MRI and pathology correlation. Using whole mount prostatectomy specimens to better understand how MRI findings relate to true tumour position, grade and extent.

Detailed MRI analysis and tumour mapping. Developing ways to link MRI data, histology and clinical outcomes at a more precise spatial level.

Biobanking. Supporting tissue collection linked to imaging, pathology and follow-up data, so that future research can ask better biological and clinical questions.

Evolutionary biology of prostate cancer. Exploring how ageing, hormones, metabolism, immune function and treatment pressure shape tumour behaviour over time.

Risk prediction before surgery. Improving how we identify extracapsular extension, margin risk and suitability for nerve preservation.

Outcomes after treatment. Tracking continence, erectile function, PSA response and patient recovery after surgery.

Patient information and support. Developing clearer pathways so men understand their diagnosis, treatment choices and recovery.

Why this research matters to patients

Research can sound remote from everyday clinical care, but in prostate cancer it is intensely practical.

It affects the advice a man receives in clinic.

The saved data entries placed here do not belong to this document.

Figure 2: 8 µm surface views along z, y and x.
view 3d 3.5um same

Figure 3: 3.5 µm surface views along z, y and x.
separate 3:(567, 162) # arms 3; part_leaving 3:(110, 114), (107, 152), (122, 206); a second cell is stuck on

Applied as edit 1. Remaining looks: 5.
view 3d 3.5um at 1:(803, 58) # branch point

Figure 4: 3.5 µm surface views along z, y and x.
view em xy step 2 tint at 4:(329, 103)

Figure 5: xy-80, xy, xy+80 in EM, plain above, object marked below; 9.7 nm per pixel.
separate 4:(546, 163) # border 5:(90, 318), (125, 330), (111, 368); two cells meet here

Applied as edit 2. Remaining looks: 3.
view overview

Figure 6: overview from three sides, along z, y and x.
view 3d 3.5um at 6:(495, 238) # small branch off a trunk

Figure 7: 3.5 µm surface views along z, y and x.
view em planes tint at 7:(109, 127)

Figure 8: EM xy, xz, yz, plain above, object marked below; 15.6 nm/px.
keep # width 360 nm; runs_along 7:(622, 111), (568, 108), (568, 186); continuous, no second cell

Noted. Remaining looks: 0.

It affects whether he is offered surveillance, surgery, radiotherapy or another treatment. It affects whether nerve sparing is attempted. It affects how accurately he is counselled about continence and sexual function. It affects how closely he is followed after treatment. It affects whether he feels properly informed rather than pushed through a system.

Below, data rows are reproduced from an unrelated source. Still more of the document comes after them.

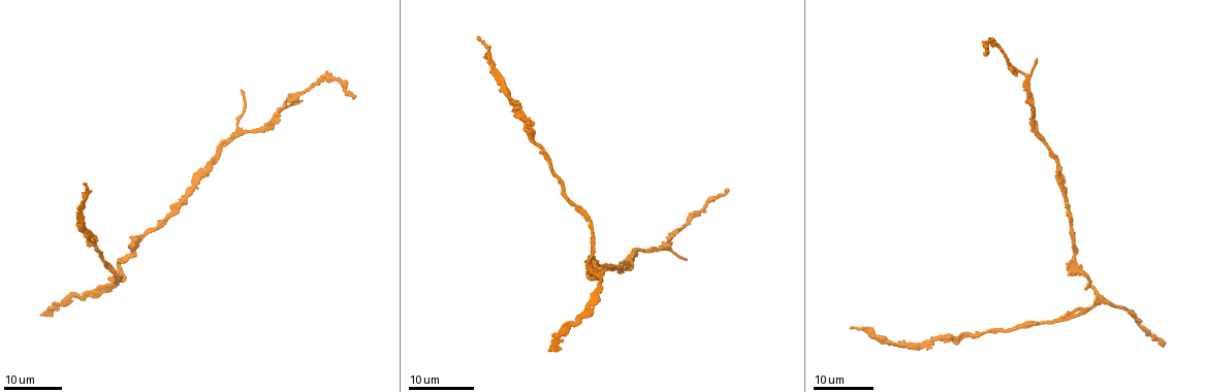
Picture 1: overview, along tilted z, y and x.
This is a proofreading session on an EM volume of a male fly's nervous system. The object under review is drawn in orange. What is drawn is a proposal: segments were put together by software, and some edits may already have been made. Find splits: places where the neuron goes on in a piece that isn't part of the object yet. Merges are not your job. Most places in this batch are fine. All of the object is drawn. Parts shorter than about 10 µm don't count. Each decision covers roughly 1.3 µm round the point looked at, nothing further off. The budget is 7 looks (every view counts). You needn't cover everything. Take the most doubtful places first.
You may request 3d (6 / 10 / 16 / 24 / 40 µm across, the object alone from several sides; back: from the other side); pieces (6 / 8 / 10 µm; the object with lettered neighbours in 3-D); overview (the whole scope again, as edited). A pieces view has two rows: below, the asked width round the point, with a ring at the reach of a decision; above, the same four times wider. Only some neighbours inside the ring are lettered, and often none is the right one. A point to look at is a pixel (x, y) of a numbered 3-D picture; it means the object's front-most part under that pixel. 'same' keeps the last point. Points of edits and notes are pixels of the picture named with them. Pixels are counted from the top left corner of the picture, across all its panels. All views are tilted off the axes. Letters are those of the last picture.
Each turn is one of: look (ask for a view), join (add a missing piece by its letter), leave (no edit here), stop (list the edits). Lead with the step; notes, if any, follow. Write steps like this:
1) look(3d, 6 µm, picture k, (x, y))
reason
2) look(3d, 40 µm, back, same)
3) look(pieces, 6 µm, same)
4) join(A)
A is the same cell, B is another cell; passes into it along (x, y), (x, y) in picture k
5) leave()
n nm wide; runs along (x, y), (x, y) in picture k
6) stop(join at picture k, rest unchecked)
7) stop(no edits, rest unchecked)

look(3d, 16 µm, picture 1, (353, 98))
long arm stops here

My aim is to bring together surgical experience, imaging, pathology, tissue biology and outcomes data to make prostate cancer treatment more precise, more honest and more individualised.

Prostate cancer care should not be based on guesswork or habit. It should be based on careful assessment, technical skill, good data and clear communication.

Final thought

The future of prostate cancer care is not just better technology. It is better judgement.

MRI, robotics, pathology, genomics, biobanking and outcomes data all matter, but only if they help make better decisions for individual patients.

That is where my work is focused: treating the cancer properly while helping men recover their confidence, function and quality of life.